◆ Items listed in a dataset
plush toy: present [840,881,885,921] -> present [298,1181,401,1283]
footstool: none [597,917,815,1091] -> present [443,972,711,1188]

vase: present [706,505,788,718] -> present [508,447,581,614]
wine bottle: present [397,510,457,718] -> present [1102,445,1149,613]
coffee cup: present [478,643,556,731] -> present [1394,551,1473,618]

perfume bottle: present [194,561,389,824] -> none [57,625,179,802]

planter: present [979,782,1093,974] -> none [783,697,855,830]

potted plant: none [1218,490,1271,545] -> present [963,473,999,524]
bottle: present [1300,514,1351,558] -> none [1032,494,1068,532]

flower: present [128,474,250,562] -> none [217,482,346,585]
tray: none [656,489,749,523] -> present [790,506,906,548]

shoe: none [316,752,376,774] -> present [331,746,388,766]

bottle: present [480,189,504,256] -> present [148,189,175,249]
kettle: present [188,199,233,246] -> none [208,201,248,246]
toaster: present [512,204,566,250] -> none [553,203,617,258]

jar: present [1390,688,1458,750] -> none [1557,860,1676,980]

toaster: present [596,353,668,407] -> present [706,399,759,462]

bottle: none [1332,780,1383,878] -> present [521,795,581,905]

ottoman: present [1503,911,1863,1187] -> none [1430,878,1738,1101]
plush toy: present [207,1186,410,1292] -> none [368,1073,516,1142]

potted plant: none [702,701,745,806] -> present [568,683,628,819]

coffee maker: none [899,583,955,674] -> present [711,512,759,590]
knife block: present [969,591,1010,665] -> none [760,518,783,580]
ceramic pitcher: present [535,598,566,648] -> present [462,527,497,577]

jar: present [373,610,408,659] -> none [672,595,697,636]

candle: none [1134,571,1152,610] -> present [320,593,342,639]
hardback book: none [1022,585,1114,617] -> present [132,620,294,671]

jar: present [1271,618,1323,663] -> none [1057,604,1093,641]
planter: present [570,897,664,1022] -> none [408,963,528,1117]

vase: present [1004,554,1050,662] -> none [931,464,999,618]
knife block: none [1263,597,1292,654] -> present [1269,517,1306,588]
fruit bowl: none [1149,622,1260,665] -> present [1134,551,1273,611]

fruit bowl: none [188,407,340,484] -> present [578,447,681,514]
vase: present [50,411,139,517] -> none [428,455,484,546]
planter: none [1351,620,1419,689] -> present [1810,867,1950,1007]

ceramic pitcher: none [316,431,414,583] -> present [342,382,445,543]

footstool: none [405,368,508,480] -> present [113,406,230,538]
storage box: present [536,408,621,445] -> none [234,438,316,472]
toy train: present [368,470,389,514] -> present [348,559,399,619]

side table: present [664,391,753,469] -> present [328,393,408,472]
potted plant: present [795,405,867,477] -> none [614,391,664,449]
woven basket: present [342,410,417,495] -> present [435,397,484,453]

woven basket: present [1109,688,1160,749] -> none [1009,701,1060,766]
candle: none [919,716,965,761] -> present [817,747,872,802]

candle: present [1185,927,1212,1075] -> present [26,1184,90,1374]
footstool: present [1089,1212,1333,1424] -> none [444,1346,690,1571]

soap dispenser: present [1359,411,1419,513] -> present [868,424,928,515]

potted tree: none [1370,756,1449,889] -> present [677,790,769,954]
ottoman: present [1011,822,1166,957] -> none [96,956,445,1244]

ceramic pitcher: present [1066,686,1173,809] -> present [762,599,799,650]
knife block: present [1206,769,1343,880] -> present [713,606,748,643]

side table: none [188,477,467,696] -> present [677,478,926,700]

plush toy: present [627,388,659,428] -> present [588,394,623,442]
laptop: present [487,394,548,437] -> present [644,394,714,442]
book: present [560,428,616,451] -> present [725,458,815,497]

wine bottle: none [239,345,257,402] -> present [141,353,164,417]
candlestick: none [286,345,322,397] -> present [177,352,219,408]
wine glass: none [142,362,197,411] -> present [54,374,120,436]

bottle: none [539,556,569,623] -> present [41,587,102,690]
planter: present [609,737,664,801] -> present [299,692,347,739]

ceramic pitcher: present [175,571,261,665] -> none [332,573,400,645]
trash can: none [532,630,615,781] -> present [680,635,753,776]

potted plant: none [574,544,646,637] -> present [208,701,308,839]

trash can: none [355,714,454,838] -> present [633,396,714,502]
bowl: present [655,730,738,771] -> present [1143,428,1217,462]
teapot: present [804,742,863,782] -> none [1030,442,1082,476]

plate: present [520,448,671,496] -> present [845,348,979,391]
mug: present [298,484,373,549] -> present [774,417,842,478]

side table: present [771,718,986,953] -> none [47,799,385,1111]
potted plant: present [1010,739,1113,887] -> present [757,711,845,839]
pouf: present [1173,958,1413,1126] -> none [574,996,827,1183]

◆ DIRECTIONS FOR THIS TASK
Repeat exactly the lines above from the one with "jar: present [373,610,408,659]" up to and including the one with "ceramic pitcher: none". No other line belongs in the reply.

◆ SOLUTION TO THIS PROBLEM
jar: present [373,610,408,659] -> none [672,595,697,636]

candle: none [1134,571,1152,610] -> present [320,593,342,639]
hardback book: none [1022,585,1114,617] -> present [132,620,294,671]

jar: present [1271,618,1323,663] -> none [1057,604,1093,641]
planter: present [570,897,664,1022] -> none [408,963,528,1117]

vase: present [1004,554,1050,662] -> none [931,464,999,618]
knife block: none [1263,597,1292,654] -> present [1269,517,1306,588]
fruit bowl: none [1149,622,1260,665] -> present [1134,551,1273,611]

fruit bowl: none [188,407,340,484] -> present [578,447,681,514]
vase: present [50,411,139,517] -> none [428,455,484,546]
planter: none [1351,620,1419,689] -> present [1810,867,1950,1007]

ceramic pitcher: none [316,431,414,583] -> present [342,382,445,543]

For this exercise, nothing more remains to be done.